Submitted by Charlotte Anthony on

Motivated by her education and her personal experiences, LSJ Alumnus Martina Kartman set out to travel to post-colonial countries in order to gain a better understanding of the historical, political and human rights conditions, which are present in the countries that she visited.

Kartman was awarded a Bonderman fellowship in 2009, which enabled her to travel to the Dominican Republic, Haiti, Puerto Rico, Colombia, Tanzania and Kenya. The Bonderman is a prestigious fellowship for UW Honors students. It allows recipients to travel independently for eight or more months on the condition that they visit at least two regions of the world and at least six countries.

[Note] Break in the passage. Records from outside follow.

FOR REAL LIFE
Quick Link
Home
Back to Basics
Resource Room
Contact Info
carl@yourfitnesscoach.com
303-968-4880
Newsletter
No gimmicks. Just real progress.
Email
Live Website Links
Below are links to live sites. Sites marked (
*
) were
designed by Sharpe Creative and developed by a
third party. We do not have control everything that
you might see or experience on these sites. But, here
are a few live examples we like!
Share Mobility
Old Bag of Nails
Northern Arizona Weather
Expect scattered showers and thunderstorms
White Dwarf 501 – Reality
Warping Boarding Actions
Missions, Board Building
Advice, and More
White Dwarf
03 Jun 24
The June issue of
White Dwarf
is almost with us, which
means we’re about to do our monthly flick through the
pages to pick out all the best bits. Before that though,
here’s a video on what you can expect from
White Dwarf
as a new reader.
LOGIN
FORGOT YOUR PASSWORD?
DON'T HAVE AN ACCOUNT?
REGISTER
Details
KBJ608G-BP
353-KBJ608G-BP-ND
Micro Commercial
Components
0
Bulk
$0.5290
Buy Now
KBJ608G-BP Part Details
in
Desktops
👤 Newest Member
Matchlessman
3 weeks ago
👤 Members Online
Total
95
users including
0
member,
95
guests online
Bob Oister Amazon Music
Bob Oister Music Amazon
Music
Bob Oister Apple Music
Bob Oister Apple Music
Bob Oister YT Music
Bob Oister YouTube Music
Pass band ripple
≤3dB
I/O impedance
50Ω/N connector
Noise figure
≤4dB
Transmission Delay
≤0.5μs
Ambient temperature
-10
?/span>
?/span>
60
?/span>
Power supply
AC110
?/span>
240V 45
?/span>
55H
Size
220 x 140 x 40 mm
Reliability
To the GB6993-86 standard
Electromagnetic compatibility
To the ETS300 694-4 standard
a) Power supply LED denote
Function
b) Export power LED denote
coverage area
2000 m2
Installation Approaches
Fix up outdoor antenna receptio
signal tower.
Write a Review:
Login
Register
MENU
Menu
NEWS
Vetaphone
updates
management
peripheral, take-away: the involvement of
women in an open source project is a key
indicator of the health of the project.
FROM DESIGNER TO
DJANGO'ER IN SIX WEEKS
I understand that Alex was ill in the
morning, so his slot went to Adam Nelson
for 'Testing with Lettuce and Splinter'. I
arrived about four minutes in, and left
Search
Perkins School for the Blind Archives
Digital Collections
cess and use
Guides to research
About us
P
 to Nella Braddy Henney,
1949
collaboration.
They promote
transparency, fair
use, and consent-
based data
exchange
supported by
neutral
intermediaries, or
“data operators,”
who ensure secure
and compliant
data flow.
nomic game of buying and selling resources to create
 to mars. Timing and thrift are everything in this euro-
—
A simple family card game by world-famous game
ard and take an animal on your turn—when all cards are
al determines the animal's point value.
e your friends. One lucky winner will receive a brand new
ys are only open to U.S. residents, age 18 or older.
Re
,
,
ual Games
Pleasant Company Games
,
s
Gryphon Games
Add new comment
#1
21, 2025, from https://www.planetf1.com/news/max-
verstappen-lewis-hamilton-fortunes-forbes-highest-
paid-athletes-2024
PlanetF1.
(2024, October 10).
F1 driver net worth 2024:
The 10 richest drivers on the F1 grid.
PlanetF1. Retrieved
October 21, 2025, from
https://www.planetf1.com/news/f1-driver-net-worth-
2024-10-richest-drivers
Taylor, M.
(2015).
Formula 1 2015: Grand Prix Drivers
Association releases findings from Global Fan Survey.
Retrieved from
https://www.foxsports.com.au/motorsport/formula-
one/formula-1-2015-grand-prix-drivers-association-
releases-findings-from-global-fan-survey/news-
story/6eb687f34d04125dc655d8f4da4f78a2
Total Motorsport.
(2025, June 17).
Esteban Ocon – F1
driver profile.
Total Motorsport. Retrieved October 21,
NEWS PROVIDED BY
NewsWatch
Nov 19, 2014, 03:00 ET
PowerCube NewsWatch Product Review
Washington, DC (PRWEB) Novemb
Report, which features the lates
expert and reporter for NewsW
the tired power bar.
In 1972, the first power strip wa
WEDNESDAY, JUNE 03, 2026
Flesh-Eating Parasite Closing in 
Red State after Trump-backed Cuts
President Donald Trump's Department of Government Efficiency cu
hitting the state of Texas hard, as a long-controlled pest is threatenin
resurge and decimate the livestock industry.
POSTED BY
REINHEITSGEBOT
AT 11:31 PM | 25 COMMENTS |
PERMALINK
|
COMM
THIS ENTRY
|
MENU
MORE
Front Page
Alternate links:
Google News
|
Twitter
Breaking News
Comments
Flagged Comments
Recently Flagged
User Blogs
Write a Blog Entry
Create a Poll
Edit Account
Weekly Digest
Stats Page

“The idea is to take people that are very successful and push them to make themselves uncomfortable and learn about the world in new ways,” said Brook Kelly, academic advisor at the University Honors program. “We want people to examine the life they live.”

Kartman planned an itinerary, but found it difficult to stay in a country for a week and then leave. She said that throughout her journey, she felt a deep connection with the cultures and peoples that she encountered and a desire to set up roots in each place that she visited.

“I realized pretty quickly along the way, that it’s rarely merely the physical sites that make a destination meaningful to me,” said Kartman. “Instead, my experiences were defined by the people I have met along the way.”

Throughout her travels, Kartman visited refugee centers, orphanages and a foundation for street kids in Columbia. She also took time to meet with locals and discuss human rights issues.

Kartman said that her courses on human rights as part of her LSJ major allowed her to go into the trip with a more thoughtful lens. She felt that because she understood a little about the historical background and the political context, she was able to be a more conscious and thoughtful traveler.

When Kartman visited the Kibera slums in Nairobi, a place of extreme poverty, she was struck by how incredibly privileged and lucky she was as a westerner. She found herself needing time alone to reflect and process her experience.

“I’ve learned a lot about my boundaries, my comforts and discomforts and when to push them or respect them,” said Kartman. “I think one of the ideas of the [Bonderman] is for people to step outside of what we are comfortable with.”

Throughout the trip, Kartman struggled with the idea of privilege. As a university student with a fellowship that allowed her to travel the world, Kartman felt that she was constantly thinking about what it meant to have privilege in terms of her position and actions. She explained that there were times during her trip where she let herself “pass” as Latin American due to safety issues but whether she hid her privilege, it was still there.

“I think it’s incredibly important for students to be conscious of their privilege when they travel,” said Kartman. It’s really challenging to be a thoughtful and responsible traveler at times…and it’s something I still struggle with.”

This article was composed by Charlotte Anthony.